O regresso ao papel e ao modo analógico foi a solução para não fechar os hospitais e os centros de saúde. Na verdade nos centros de saúde o dia correu de forma quase normal com exceção de algumas primeiras consultas e em que é essencial ter acesso aos resultados de análises e exames já feitos. Esta terça-feira, no entanto, não haverá vacinação nos centros de saúde. Este modo analógico vai continuar a ser a regra nos próximos dias. As consultas voltam a ser feitas a partir desta terça-feira sem qualquer condicionamento nos hospitais, mas continuam suspensos os exames e as análises não urgentes e será dada prioridade às cirurgias urgentes.
O comunicado do SESARAM emitido ao fim da tarde desta segunda-feira, 7 de Agosto, pede, no entanto, que os utentes levem todos os exames e relatórios que tenham para facilitar o atendimento, assim como a lista de medicamentos que estejam a tomar. O mesmo comunicado refere que os telefones do Hospital Central do Funchal já estão a funcionar, assim como os do Hospital Dr. João de Almada, unidade onde estão internados os doentes que precisam de cuidados paliativos e cuidados continuados.

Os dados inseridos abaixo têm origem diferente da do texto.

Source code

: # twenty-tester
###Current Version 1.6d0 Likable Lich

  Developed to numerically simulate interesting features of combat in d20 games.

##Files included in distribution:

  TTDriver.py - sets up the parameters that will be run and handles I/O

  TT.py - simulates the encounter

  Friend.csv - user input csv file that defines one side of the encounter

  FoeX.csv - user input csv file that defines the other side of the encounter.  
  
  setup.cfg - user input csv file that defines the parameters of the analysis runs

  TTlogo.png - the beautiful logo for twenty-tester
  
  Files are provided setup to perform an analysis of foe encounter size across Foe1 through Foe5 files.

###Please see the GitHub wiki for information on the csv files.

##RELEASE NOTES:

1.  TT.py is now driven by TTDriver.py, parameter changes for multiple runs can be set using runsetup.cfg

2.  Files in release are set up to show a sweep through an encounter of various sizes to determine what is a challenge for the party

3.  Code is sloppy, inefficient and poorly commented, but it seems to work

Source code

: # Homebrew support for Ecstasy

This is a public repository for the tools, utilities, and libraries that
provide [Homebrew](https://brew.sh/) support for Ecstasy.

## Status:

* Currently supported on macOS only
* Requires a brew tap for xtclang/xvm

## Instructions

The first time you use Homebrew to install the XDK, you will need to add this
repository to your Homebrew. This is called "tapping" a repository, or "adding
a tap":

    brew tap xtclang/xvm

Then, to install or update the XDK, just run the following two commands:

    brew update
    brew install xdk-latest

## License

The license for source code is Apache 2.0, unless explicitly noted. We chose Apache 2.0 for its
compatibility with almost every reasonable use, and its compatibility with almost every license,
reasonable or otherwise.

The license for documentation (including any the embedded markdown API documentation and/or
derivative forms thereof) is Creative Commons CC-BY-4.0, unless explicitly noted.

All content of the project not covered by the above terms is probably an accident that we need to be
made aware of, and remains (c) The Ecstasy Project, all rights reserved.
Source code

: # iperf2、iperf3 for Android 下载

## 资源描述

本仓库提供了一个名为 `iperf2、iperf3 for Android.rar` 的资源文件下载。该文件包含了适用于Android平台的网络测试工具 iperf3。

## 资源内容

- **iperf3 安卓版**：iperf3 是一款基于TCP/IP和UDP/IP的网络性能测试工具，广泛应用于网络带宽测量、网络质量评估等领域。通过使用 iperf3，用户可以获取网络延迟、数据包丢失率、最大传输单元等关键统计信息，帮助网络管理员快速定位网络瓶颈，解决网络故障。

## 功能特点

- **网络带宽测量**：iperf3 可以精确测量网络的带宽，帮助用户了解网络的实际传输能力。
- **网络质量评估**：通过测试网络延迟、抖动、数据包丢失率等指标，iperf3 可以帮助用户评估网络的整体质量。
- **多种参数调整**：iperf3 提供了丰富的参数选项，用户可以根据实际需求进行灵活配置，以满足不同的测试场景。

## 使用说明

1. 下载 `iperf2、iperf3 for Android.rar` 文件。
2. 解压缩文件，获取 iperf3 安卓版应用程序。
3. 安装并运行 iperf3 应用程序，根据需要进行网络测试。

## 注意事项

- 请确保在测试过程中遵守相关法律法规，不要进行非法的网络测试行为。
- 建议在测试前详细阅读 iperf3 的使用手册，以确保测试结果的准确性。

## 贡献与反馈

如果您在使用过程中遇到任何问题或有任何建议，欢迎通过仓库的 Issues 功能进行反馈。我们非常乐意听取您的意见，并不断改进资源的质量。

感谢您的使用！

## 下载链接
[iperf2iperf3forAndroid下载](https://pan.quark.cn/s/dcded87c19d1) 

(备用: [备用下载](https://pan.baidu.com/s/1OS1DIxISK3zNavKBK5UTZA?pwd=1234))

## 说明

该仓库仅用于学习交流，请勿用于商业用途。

Os serviços de saúde tentam recuperar o sistema e, a par disso, começou já uma investigação da Polícia Judiciária, que resultará na abertura de um inquérito do Ministério Público. A PJ acredita que este ataque, apesar de ter ocorrido na Madeira, não tem uma relação direta com a região. Ou seja, quem fez isso, terá escolhido o SESARAM de forma aleatória.